Natural graphitization of anthracite: Experimental considerations

Abstract

An anthracite coal (Romax = 5.27%, fixed carbon = 95.5%) was deformed in the steady state at various pressures, temperatures, and experimental configurations to assess the effects of stress, strain, and strain energy on graphitization. In simple shear tests, graphite first appears at temperatures as low as 600 °C and samples tested at 900 °C are predominately graphitized, as evident from optical microscopy, XRD, and transmission electron microscopy. The graphite is lamellar, has punctual hkl reflections or DebyeScherrer (hkl) rings (triperiodic order), and long stiff and stacked lattice fringes typical of well-crystallized graphite. No graphite was formed in either hydrostatic or coaxial tests (they remain porous and turbostratic), although increased orientation of the basic structural units (BSUs) and increase in size of molecular orientation domains (MOD), attributed to the coalescence of neighboring pore walls, is evident in some coaxial deformed samples.
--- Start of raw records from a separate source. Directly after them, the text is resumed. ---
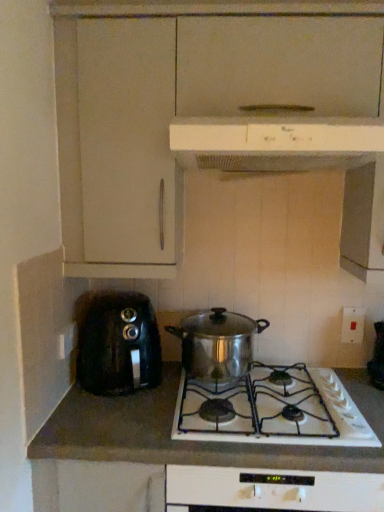
Question: From their relative heights in the image, would you say white plastic range hood at upper center, the second kitchen appliance in the bottom-to-top sequence, is taller or shorter than white plastic electric outlet at lower right, the 2th electric outlet viewed from the right?

Choices:
 (A) short
 (B) tall

Answer: (B)

Question: From a real-world perspective, is white plastic range hood at upper center, arranged as the 1th kitchen appliance when viewed from the top, physically located above or below white plastic electric outlet at lower right, which is the second electric outlet from back to front?

Choices:
 (A) below
 (B) above

Answer: (B)

Question: Estimate the real-world distances between objects in this image. Which object is farther from the black plastic toaster at left?

Choices:
 (A) white plastic range hood at upper center, arranged as the 1th kitchen appliance when viewed from the top
 (B) white glossy stove at center
 (C) white plastic switch at right, the 2th electric outlet viewed from the front
 (D) shiny silver gas stove at center
 (E) stainless steel pot at center, positioned as the second kitchen appliance in top-to-bottom order

Answer: (C)

Question: Considering the real-world distances, which object is farthest from the white plastic electric outlet at lower right, which is counted as the first electric outlet, starting from the front?

Choices:
 (A) white plastic switch at right, the first electric outlet in the right-to-left sequence
 (B) white plastic range hood at upper center, arranged as the 1th kitchen appliance when viewed from the top
 (C) stainless steel pot at center, positioned as the second kitchen appliance in top-to-bottom order
 (D) white glossy stove at center
 (E) black plastic toaster at left

Answer: (A)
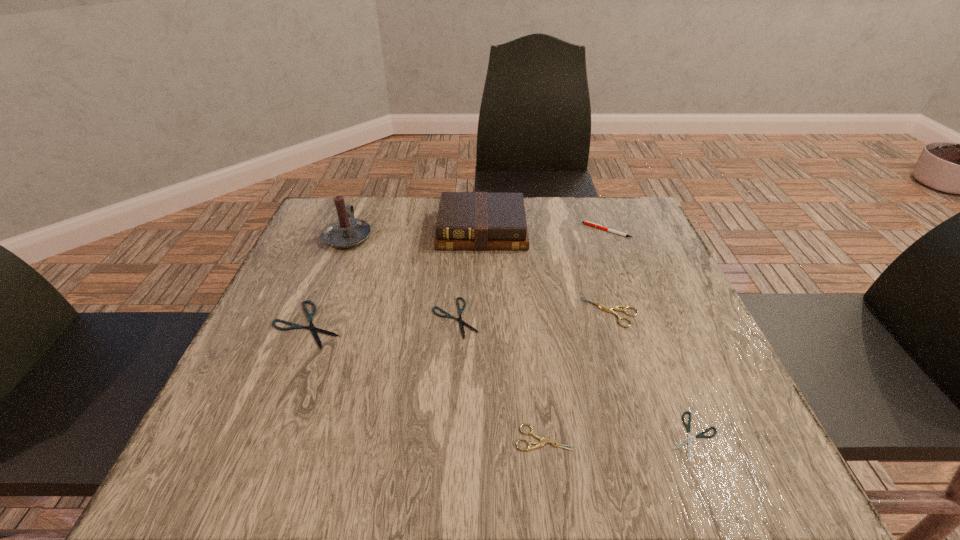
Locate an element on the screen. vacant region located 0.280m on the clicker of the pen is located at coordinates (476, 231).

At what (x,y) coordinates should I click in order to perform the action: click on vacant space located 0.210m on the front of the farther beige shears. Please return your answer as a coordinate pair (x, y). The width and height of the screenshot is (960, 540). Looking at the image, I should click on (644, 421).

Where is `free space located on the right of the leftmost shears`? This screenshot has width=960, height=540. free space located on the right of the leftmost shears is located at coordinates (388, 325).

Where is `vacant space located on the back of the third shears from left to right`? The height and width of the screenshot is (540, 960). vacant space located on the back of the third shears from left to right is located at coordinates (534, 349).

This screenshot has width=960, height=540. Identify the location of blank space located 0.230m on the front of the second biggest black shears. (447, 451).

Locate an element on the screen. free point located 0.110m on the back of the rightmost black shears is located at coordinates (663, 360).

Where is `candle present at the far edge`? The width and height of the screenshot is (960, 540). candle present at the far edge is located at coordinates (345, 232).

At what (x,y) coordinates should I click in order to perform the action: click on Bible at the far edge. Please return your answer as a coordinate pair (x, y). Looking at the image, I should click on (466, 220).

The height and width of the screenshot is (540, 960). Identify the location of pen located at the far edge. (585, 222).

Identify the location of candle present at the left edge. This screenshot has height=540, width=960. (345, 232).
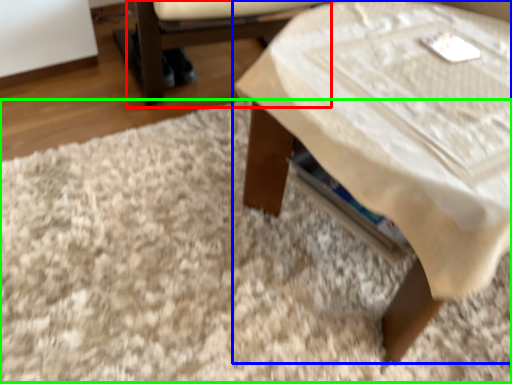
Question: Which object is positioned farthest from armchair (highlighted by a red box)? Select from table (highlighted by a blue box) and mat (highlighted by a green box).

Choices:
 (A) table
 (B) mat

Answer: (A)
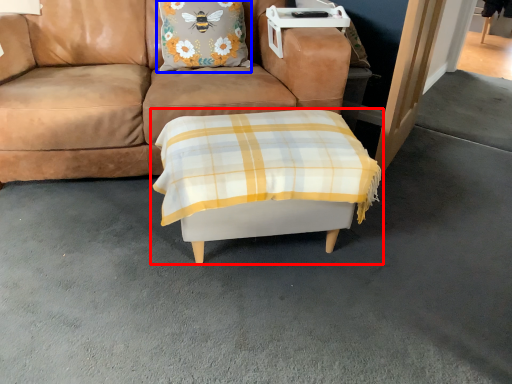
Question: Which object is further to the camera taking this photo, table (highlighted by a red box) or pillow (highlighted by a blue box)?

Choices:
 (A) table
 (B) pillow

Answer: (B)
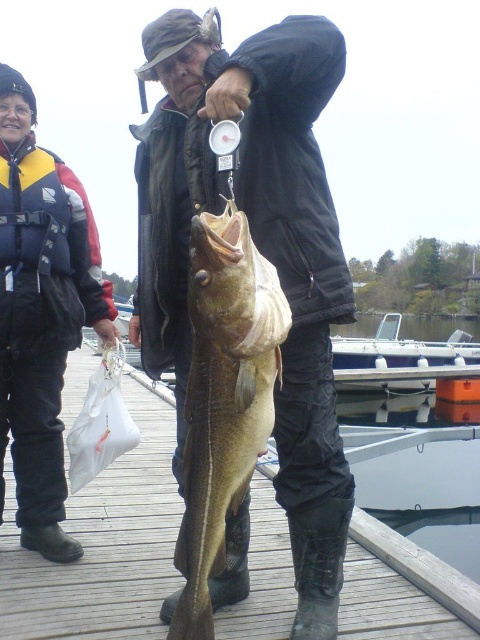
You are a photographer trying to capture both the matte black jacket at center and the black nylon jacket at left in a single frame. Given their sizes, which jacket will appear larger in the photo?

The black nylon jacket at left will appear larger in the photo because it has a bigger size than the matte black jacket at center.

You are standing on the wooden dock and want to hand a fishing rod to both the matte black jacket at center and the black nylon jacket at left. Based on their positions, which jacket should you approach first to give the fishing rod?

The matte black jacket at center is located below the black nylon jacket at left, so you should approach the black nylon jacket at left first since they are higher up and closer to your current position on the dock.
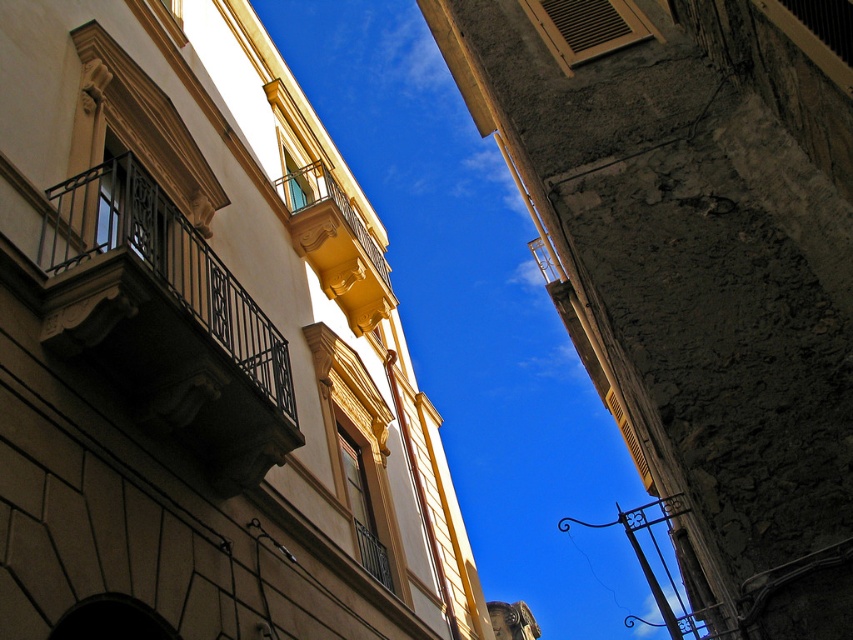
Does rough concrete wall at upper right have a lesser height compared to black wrought iron balcony at left?

Incorrect, rough concrete wall at upper right's height does not fall short of black wrought iron balcony at left's.

Is point (572, 122) positioned before point (149, 372)?

No, it is not.

Where is `rough concrete wall at upper right`? rough concrete wall at upper right is located at coordinates (695, 264).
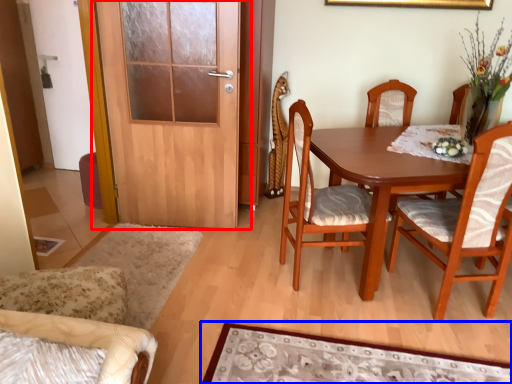
Question: Which point is further to the camera, door (highlighted by a red box) or mat (highlighted by a blue box)?

Choices:
 (A) door
 (B) mat

Answer: (A)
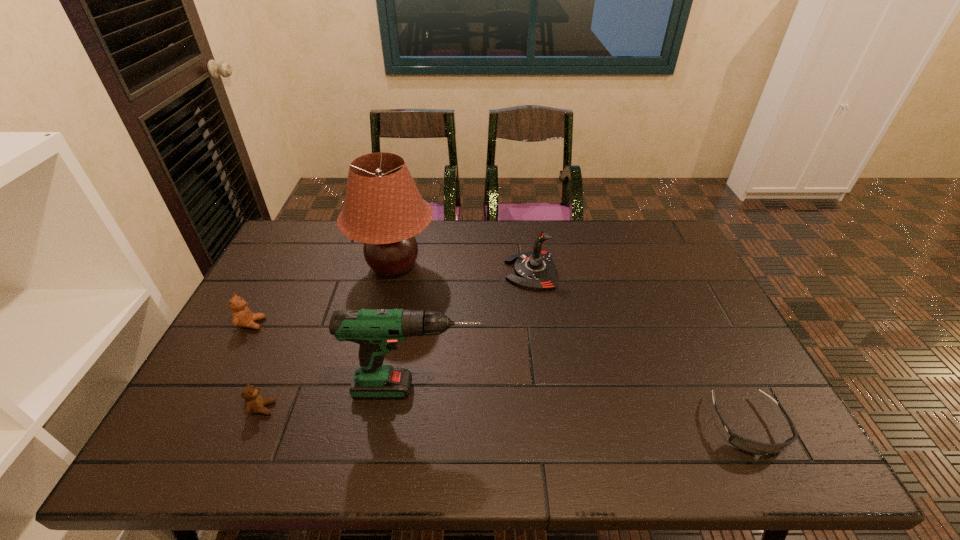
I want to click on object located in the right edge section of the desktop, so click(749, 446).

Where is `object that is at the near right corner`? The image size is (960, 540). object that is at the near right corner is located at coordinates (749, 446).

Locate an element on the screen. free space at the far edge of the desktop is located at coordinates (444, 227).

You are a GUI agent. You are given a task and a screenshot of the screen. Output one action in this format:
    pyautogui.click(x=<x>, y=<y>)
    Task: Click on the free space at the near edge
    
    Given the screenshot: What is the action you would take?
    pyautogui.click(x=619, y=431)

This screenshot has height=540, width=960. I want to click on vacant position at the left edge of the desktop, so click(251, 353).

This screenshot has height=540, width=960. In the image, there is a desktop. Find the location of `vacant space at the right edge`. vacant space at the right edge is located at coordinates (678, 309).

This screenshot has width=960, height=540. Find the location of `vacant space at the far right corner of the desktop`. vacant space at the far right corner of the desktop is located at coordinates (630, 225).

At what (x,y) coordinates should I click in order to perform the action: click on empty space that is in between the shortest object and the joystick. Please return your answer as a coordinate pair (x, y). This screenshot has width=960, height=540. Looking at the image, I should click on (639, 348).

This screenshot has height=540, width=960. I want to click on vacant area between the fourth tallest object and the second object from left to right, so (257, 366).

At what (x,y) coordinates should I click in order to perform the action: click on unoccupied position between the lampshade and the fifth object from left to right. Please return your answer as a coordinate pair (x, y). The width and height of the screenshot is (960, 540). Looking at the image, I should click on (463, 269).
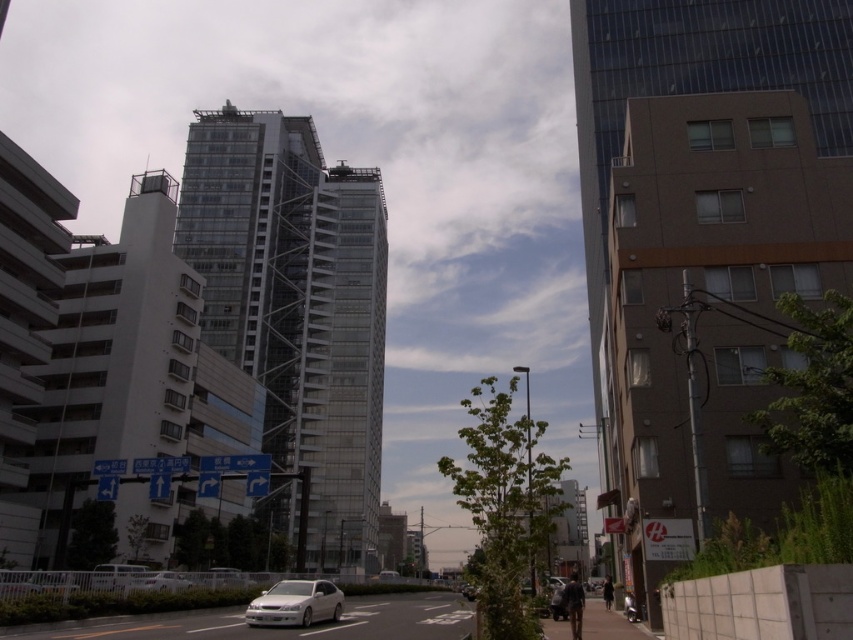
Question: Estimate the real-world distances between objects in this image. Which object is farther from the white glossy sedan at center?

Choices:
 (A) glassy reflective tower at center
 (B) transparent glass building at center

Answer: (B)

Question: Is glassy reflective tower at center positioned before white glossy sedan at center?

Choices:
 (A) yes
 (B) no

Answer: (A)

Question: Which of the following is the farthest from the observer?

Choices:
 (A) transparent glass building at center
 (B) white glossy sedan at center
 (C) glassy reflective tower at center

Answer: (A)

Question: Is glassy reflective tower at center further to camera compared to transparent glass building at center?

Choices:
 (A) no
 (B) yes

Answer: (A)

Question: Is glassy reflective tower at center wider than white glossy sedan at center?

Choices:
 (A) yes
 (B) no

Answer: (A)

Question: Which point is closer to the camera taking this photo?

Choices:
 (A) (372, 227)
 (B) (291, 600)
 (C) (676, 276)

Answer: (B)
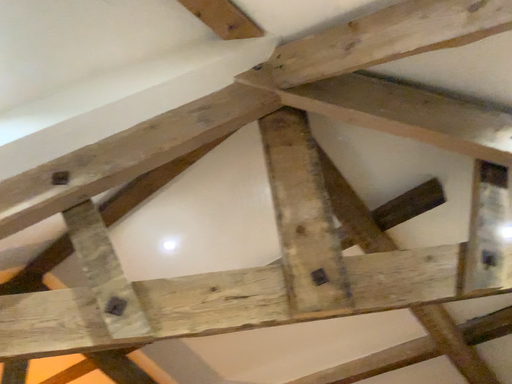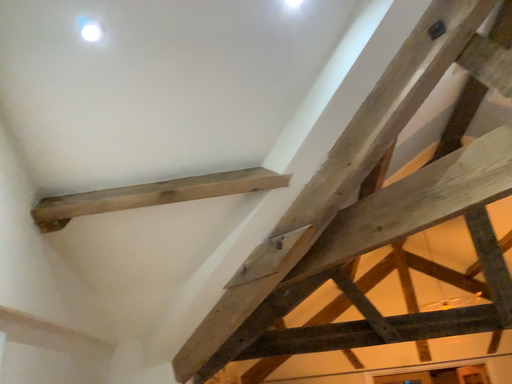
Question: Which way did the camera rotate in the video?

Choices:
 (A) rotated right
 (B) rotated left

Answer: (B)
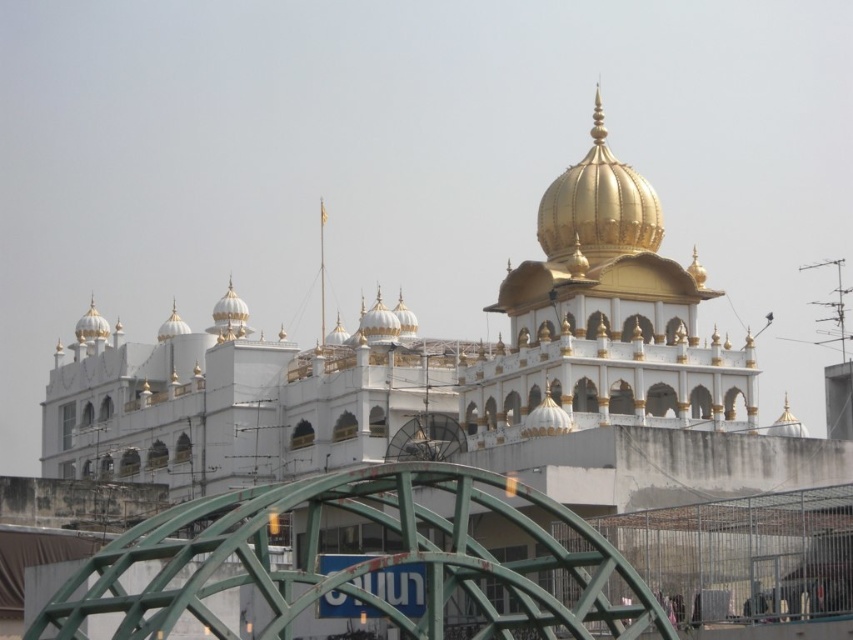
You are standing on the green metallic bridge at lower center and want to take a photo of the gold polished dome at center. Is the dome visible from your current position?

The green metallic bridge at lower center is below the gold polished dome at center, so the dome is visible from the bridge as it is positioned above.

You are a photographer standing at the camera position. You want to capture a clear photo of the Sikh temple with its golden dome without the green metallic bridge at lower center blocking the view. What is the minimum distance you need to move backward to ensure the bridge is no longer in the frame?

The green metallic bridge at lower center is currently 53.33 meters away from the camera. To ensure it is no longer in the frame, you would need to move backward until the bridge is out of the camera lens view. However, without knowing the camera lens specifications, it is impossible to determine the exact distance required. Alternatively, adjusting the camera angle or using a different lens might help eliminate the bridge from the shot.

You are a photographer planning to capture the gold polished dome at center from the green metallic bridge at lower center. Considering the bridge might be wider than the dome, would you need to adjust your position to ensure the dome is fully visible in the frame?

The green metallic bridge at lower center might be wider than the gold polished dome at center, so you might need to adjust your position to ensure the dome is fully visible in the frame.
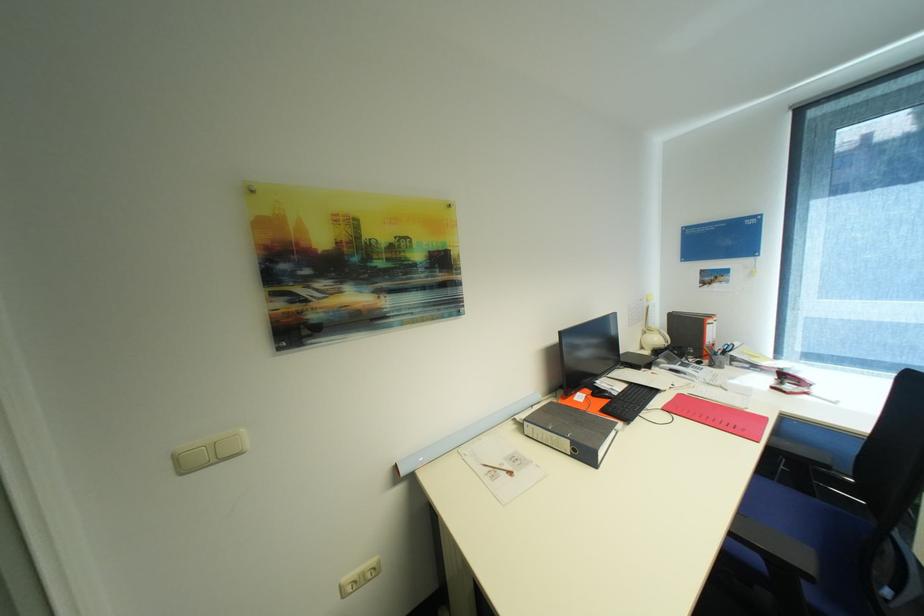
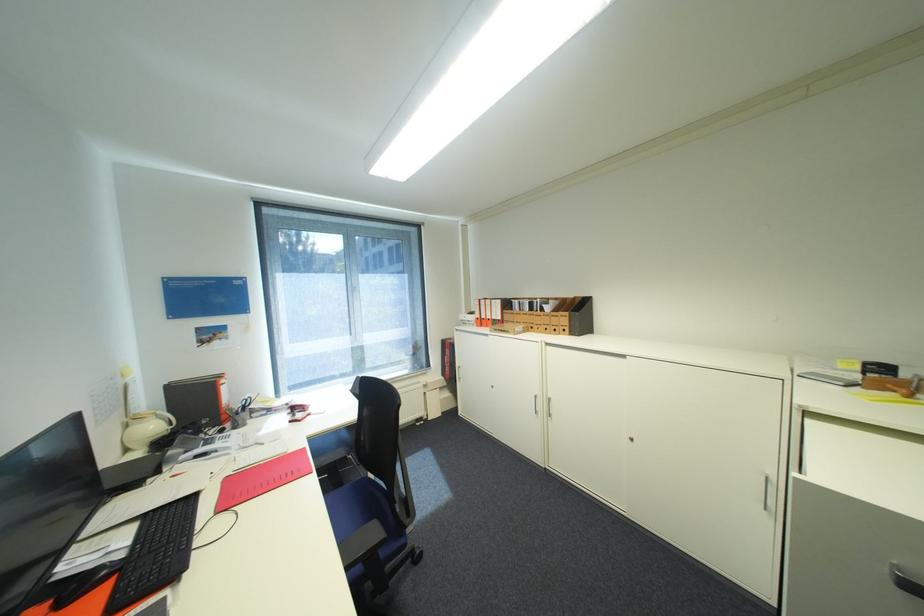
Find the pixel in the second image that matches point 725,347 in the first image.

(246, 406)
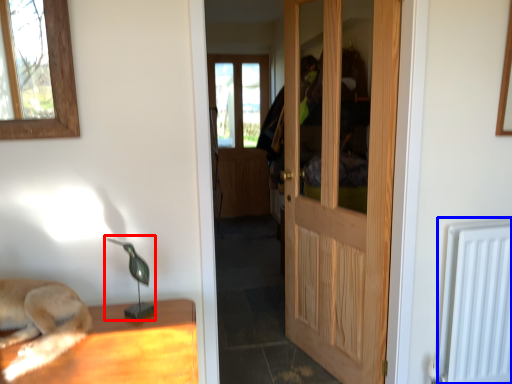
Question: Which of the following is the closest to the observer, table lamp (highlighted by a red box) or radiator (highlighted by a blue box)?

Choices:
 (A) table lamp
 (B) radiator

Answer: (A)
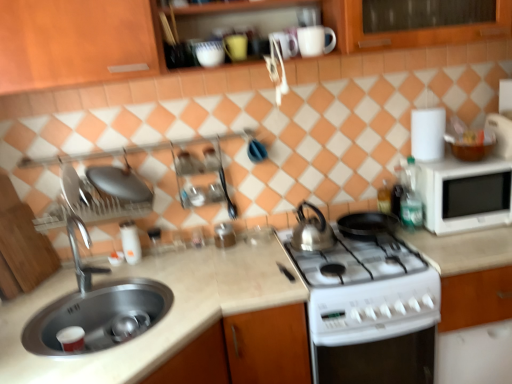
Question: Does white glossy mug at upper center, the second mug when ordered from left to right, have a lesser height compared to white matte microwave at right?

Choices:
 (A) yes
 (B) no

Answer: (A)

Question: Is white matte microwave at right completely or partially inside white glossy mug at upper center, the first mug viewed from the right?

Choices:
 (A) no
 (B) yes

Answer: (A)

Question: Does white glossy mug at upper center, the second mug when ordered from left to right, have a lesser width compared to white matte microwave at right?

Choices:
 (A) no
 (B) yes

Answer: (B)

Question: From a real-world perspective, is white glossy mug at upper center, the second mug when ordered from left to right, over white matte microwave at right?

Choices:
 (A) no
 (B) yes

Answer: (B)

Question: Is white glossy mug at upper center, the first mug viewed from the right, placed right next to white matte microwave at right?

Choices:
 (A) no
 (B) yes

Answer: (A)

Question: Is white glossy mug at upper center, the second mug when ordered from left to right, oriented towards white matte microwave at right?

Choices:
 (A) no
 (B) yes

Answer: (A)

Question: Does glossy ceramic mug at upper center, which appears as the 2th mug when viewed from the right, have a smaller size compared to white glossy salt shaker at center, the second appliance viewed from the right?

Choices:
 (A) yes
 (B) no

Answer: (A)

Question: Would you say glossy ceramic mug at upper center, which appears as the 2th mug when viewed from the right, contains white glossy salt shaker at center, the second appliance viewed from the right?

Choices:
 (A) no
 (B) yes

Answer: (A)

Question: From a real-world perspective, is glossy ceramic mug at upper center, which appears as the 2th mug when viewed from the right, beneath white glossy salt shaker at center, the second appliance viewed from the right?

Choices:
 (A) yes
 (B) no

Answer: (B)

Question: From the image's perspective, is glossy ceramic mug at upper center, which appears as the 2th mug when viewed from the right, on white glossy salt shaker at center, the second appliance viewed from the right?

Choices:
 (A) no
 (B) yes

Answer: (B)

Question: Would you say glossy ceramic mug at upper center, the 1th mug in the left-to-right sequence, is a long distance from white glossy salt shaker at center, which is the first appliance from left to right?

Choices:
 (A) no
 (B) yes

Answer: (B)

Question: Is glossy ceramic mug at upper center, the 1th mug in the left-to-right sequence, bigger than white glossy salt shaker at center, which is the first appliance from left to right?

Choices:
 (A) yes
 (B) no

Answer: (B)

Question: Is white glossy mug at upper center, the first mug viewed from the right, oriented towards white matte countertop at center?

Choices:
 (A) yes
 (B) no

Answer: (B)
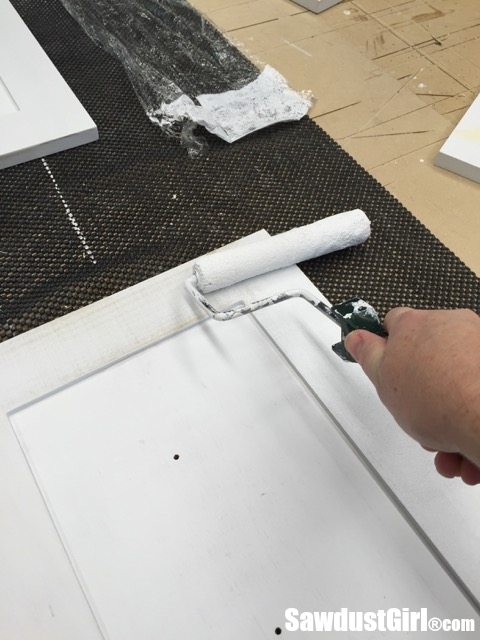
In order to click on surface door is resting on in this screenshot , I will do `click(170, 192)`.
Micro-Raman spectroscopy of deformed samples indicates the ongoing presence of defects (band at 1350 cm −), even in samples that by XRD and TEM prove to be mainly graphite. Results of our experiments indicate the independence of stress and the dependence on strain and strain energy in the formation of graphite. Samples deformed in simple shear at 900 °C are more highly graphitized than a sample heated to 2800 °C (HTT) at ambient pressure. Simple shear tests, in particular, haveimparted strain energy resulting in rupturing of pore walls, flattening of pores, and mechanical rotation of stacks of basic structural units (BSUs). These processes facilitate preferred parallel orientation of pore walls, coalescence of pores and, thus, growth of aromatic sheets leading to the formation of graphite. We propose that a major component of the activation energy required for graphitization in our experiments and, by analogy in nature, is provided by strain energy. The occurrence of natural graphite in rocks that have never been subjected to temperatures in excess of about 300 °C may be accounted for by strain energy imparted during tectonic deformation.